DOCUMENT EXTRACT ▸
/---

Because we built the market, we can compute the truth directly — average performance at every threshold over all 600 seeds, out of sample. The true optimum sits at $\theta \approx 1.04$ : right at the edge of the signal band, in the market about 70% of the time (derived: a standard-normal signal falls inside $|s|\le 1.04$ with probability $P(|s|\le 1.04)=0.70$ ), posting an out-of-sample annualized Sharpe of 1.77. That is the number every objective is trying to find. Keep it in view: θ≈1.04, OOS Sharpe 1.77, about 70% of the timeline in the market. Anything an objective selects that is far from this is the objective failing, not the market being hard.

Act 2 — The trap: eight lucky trades, a Sharpe of 21, a mirage

A slot machine paying out on a single lucky spin, showing eight trade tickets and a towering in-sample per-trade Sharpe of 21 that collapses to 0.13 out of sample, dramatizing a rare-trade lottery winner selected by a naive objective

Now let a naive objective loose on one concrete draw of this market — seed 6. Full disclosure on the seed: it was not the first draw or a random one. We scanned seeds for a starkly degenerate per-trade winner and picked this one, precisely so the mechanism is impossible to miss. The outcome it shows is thoroughly typical — as Act 3 will confirm, the per-trade objective picks a sub-5%-exposure lottery in 56% of all seeds — but seed 6's magnitude sits at the extreme end of that distribution. Read it as an especially stark instance of a common failure, not a median one. We optimize the per-trade Sharpe: the Sharpe ratio computed on only the bars the strategy is actually in a position. This is an extremely natural thing to report. "When it trades, how good are its trades?" It feels like it isolates skill from idleness. It does the opposite.

Here is the strategy the per-trade Sharpe crowns on seed 6:

Threshold $\theta = 0.005$ — it trades only on the very tiniest signals.
Market exposure 0.4% — it is flat 99.6% of the time.
Eight trades. Eight. Over 2000 bars.
In-sample per-trade annualized Sharpe: 21.09.
In-sample full-timeline Sharpe: 0.82.
Out-of-sample full-timeline Sharpe: 0.13.

\---

[Dataset entries]
/---

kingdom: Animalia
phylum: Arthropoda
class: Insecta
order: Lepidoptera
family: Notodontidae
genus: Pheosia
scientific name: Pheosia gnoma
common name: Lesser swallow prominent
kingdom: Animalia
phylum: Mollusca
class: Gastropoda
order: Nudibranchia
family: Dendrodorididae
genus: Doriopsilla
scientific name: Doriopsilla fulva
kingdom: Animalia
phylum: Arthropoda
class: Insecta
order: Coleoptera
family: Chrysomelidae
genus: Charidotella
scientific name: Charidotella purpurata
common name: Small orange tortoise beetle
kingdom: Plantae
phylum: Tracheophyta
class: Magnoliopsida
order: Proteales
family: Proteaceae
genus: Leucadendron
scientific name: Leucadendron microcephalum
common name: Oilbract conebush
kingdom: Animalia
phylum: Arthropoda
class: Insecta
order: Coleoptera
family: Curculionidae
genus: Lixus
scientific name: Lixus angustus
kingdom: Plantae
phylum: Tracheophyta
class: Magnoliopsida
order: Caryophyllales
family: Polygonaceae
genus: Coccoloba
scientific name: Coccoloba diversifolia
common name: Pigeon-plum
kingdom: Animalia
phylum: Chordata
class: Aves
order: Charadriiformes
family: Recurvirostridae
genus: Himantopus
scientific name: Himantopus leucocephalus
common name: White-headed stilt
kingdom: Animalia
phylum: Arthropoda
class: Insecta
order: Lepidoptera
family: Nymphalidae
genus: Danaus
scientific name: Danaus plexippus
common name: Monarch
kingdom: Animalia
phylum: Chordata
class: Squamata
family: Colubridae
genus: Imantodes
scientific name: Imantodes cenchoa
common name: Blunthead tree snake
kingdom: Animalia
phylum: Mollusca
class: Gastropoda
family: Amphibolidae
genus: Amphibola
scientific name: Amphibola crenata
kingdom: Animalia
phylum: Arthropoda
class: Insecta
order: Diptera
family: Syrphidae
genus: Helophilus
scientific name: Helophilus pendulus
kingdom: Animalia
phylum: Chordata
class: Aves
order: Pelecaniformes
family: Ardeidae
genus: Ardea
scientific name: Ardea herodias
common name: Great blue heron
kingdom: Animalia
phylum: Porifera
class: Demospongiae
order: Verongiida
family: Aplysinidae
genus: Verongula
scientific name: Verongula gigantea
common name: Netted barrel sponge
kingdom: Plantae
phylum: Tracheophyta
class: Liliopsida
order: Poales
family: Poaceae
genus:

\---

TASKS ▸
**1.** Answer these questions from the excerpt, one line each:
(a) At what threshold does the true optimum sit?
(b) Which seed is the naive objective run on?
(c) How many trades does the strategy crowned by the per-trade Sharpe make over 2000 bars?
**2.** Summarize the excerpt in two sentences.
**3.** Rewrite the paragraph of the excerpt beginning "Now let a naive objective loose" in three sentences or fewer, keeping its main facts.
Base every answer on the excerpt alone, not on the entries.

PROBLEM SOLUTIONS ▸
**1.**
(a) About 1.04.
(b) Seed 6.
(c) Eight.

**2.** In the constructed market, the true optimum is a threshold of about 1.04, which is in the market about 70% of the time and has an out-of-sample annualized Sharpe of 1.77. Optimizing the per-trade Sharpe on seed 6, which was chosen for its stark result, selects a threshold of 0.005 with eight trades and an in-sample per-trade Sharpe of 21.09, but its out-of-sample full-timeline Sharpe is only 0.13.

**3.** A naive objective is run on seed 6, which was picked from a scan for a starkly degenerate per-trade winner so that the mechanism is easy to see. The outcome is typical, since the per-trade objective picks a sub-5%-exposure lottery in 56% of all seeds, but seed 6's magnitude is at the extreme end of that distribution. The objective is the per-trade Sharpe, computed only on bars where the strategy holds a position, and although it seems to separate skill from idleness, it does the opposite.